Privacy Policy

Introduction

Commonix B.V. ("we," "our," or "us") is committed to protecting your privacy and ensuring the security of your personal information. This Privacy Policy explains how we collect, use, process, and protect your personal data when you use our website and services, in compliance with the General Data Protection Regulation (GDPR) and Dutch privacy laws.

Data Controller

Commonix B.V. is the data controller responsible for your personal information. Our contact details are:

Data Collection

The data we collect includes personal information that you voluntarily provide to us and information that is automatically collected when you visit our website. We collect the following types of information:

• Personal identification information (name, email address, phone number)
• Business information (company name, job title, business requirements)
• Communication data (messages, inquiries, support requests)
• Website usage data (IP address, browser type, pages visited, time spent)
• Cookies and tracking data (as described in our Cookie Policy)
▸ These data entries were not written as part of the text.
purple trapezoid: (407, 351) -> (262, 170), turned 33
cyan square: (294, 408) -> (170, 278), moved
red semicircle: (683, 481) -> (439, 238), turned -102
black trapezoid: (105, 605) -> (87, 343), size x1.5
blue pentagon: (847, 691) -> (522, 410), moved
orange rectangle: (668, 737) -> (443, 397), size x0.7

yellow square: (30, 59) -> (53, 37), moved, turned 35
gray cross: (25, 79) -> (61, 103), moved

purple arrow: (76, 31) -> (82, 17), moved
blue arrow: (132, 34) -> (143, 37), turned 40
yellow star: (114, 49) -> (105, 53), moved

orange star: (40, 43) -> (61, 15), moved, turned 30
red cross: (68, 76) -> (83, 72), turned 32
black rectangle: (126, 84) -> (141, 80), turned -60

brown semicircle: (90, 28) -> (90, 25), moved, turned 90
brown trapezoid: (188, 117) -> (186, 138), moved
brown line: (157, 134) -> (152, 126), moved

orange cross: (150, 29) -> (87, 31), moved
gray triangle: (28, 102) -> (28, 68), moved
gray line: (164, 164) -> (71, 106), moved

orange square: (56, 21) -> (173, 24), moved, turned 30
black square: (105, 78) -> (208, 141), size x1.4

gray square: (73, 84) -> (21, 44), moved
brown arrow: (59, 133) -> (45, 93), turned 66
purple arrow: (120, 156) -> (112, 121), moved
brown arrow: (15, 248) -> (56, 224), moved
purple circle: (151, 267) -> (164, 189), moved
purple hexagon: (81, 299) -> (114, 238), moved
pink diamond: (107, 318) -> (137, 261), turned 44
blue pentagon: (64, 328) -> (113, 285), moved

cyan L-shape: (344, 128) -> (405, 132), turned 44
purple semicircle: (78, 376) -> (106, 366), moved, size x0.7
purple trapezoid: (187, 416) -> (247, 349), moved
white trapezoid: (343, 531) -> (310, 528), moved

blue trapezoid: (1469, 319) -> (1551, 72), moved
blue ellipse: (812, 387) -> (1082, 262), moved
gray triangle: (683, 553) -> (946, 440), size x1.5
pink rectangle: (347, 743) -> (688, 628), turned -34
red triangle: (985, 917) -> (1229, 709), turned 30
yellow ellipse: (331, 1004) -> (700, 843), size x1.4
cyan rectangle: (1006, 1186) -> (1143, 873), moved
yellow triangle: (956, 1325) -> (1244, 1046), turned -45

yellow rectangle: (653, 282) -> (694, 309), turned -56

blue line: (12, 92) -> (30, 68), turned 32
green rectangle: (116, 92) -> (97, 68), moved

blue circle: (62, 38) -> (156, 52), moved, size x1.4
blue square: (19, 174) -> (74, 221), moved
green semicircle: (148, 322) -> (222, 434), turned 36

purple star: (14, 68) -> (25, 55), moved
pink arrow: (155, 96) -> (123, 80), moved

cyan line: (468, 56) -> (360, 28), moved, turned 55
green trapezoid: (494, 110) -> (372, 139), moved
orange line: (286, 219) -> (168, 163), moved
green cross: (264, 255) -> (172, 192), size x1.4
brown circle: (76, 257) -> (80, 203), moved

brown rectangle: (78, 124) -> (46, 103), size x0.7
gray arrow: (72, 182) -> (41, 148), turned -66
How We Use Your Information

We explain how we use your information for various legitimate business purposes. The use of your data is based on the following legal grounds under GDPR:

• Contract Performance: To provide our commercial leasing services and fulfill our contractual obligations
• Legitimate Interest: To improve our services, communicate with you, and conduct business operations
• Consent: For marketing communications and non-essential cookies (where required)
• Legal Obligation: To comply with applicable laws and regulations

Legal Basis for Processing

Under GDPR, we process your personal data based on one or more of the following legal bases: your consent, performance of a contract, compliance with legal obligations, protection of vital interests, performance of tasks in the public interest, or our legitimate interests in providing and improving our services.

Data Sharing and Disclosure

We do not sell, trade, or rent your personal information to third parties. We may share your information in the following circumstances:

• With trusted service providers who assist us in operating our business
• When required by law or to protect our legal rights
• In connection with a business transaction (merger, acquisition, etc.)
• With your explicit consent for specific purposes

Data Retention

We retain your personal data only for as long as necessary to fulfill the purposes for which it was collected, comply with legal obligations, resolve disputes, and enforce our agreements. Generally, we retain contact information for active business relationships and for up to 7 years after the last contact for potential future business opportunities, unless you request deletion or a shorter retention period is required by law.

Your Rights

Under GDPR, you have the following rights regarding your personal data:

• Right of Access: Request information about the personal data we hold about you
• Right to Rectification: Request correction of inaccurate or incomplete data
• Right to Erasure: Request deletion of your personal data in certain circumstances
• Right to Restrict Processing: Request limitation of how we use your data
• Right to Data Portability: Request transfer of your data in a structured format
• Right to Object: Object to processing based on legitimate interests
• Right to Withdraw Consent: Withdraw consent for processing where applicable

Cookies and Tracking

Our website uses cookies and similar tracking technologies to enhance your browsing experience and analyze website usage. For detailed information about our use of cookies, please refer to our Cookie Policy.

Data Security

We implement appropriate technical and organizational security measures to protect your personal data against unauthorized access, alteration, disclosure, or destruction. These measures include encryption, secure servers, access controls, and regular security assessments.

International Data Transfers

As we operate primarily within the European Union, your data is generally processed within the EU. If we transfer data outside the EU, we ensure appropriate safeguards are in place, such as adequacy decisions or standard contractual clauses approved by the European Commission.

Children's Privacy

Our services are not directed to children under 16 years of age. We do not knowingly collect personal information from children under 16. If you are a parent or guardian and believe your child has provided us with personal information, please contact us immediately.

Changes to This Policy

We may update this Privacy Policy from time to time to reflect changes in our practices or applicable laws. We will notify you of any material changes by posting the updated policy on our website and updating the "Last updated" date. Your continued use of our services constitutes acceptance of the revised policy.

Contact Information

If you have any questions about this Privacy Policy, wish to exercise your rights, or need to contact us regarding privacy matters, please reach out using the following contact information:

Supervisory Authority

If you believe we have not addressed your privacy concerns adequately, you have the right to lodge a complaint with the Dutch Data Protection Authority (Autoriteit Persoonsgegevens) or your local supervisory authority.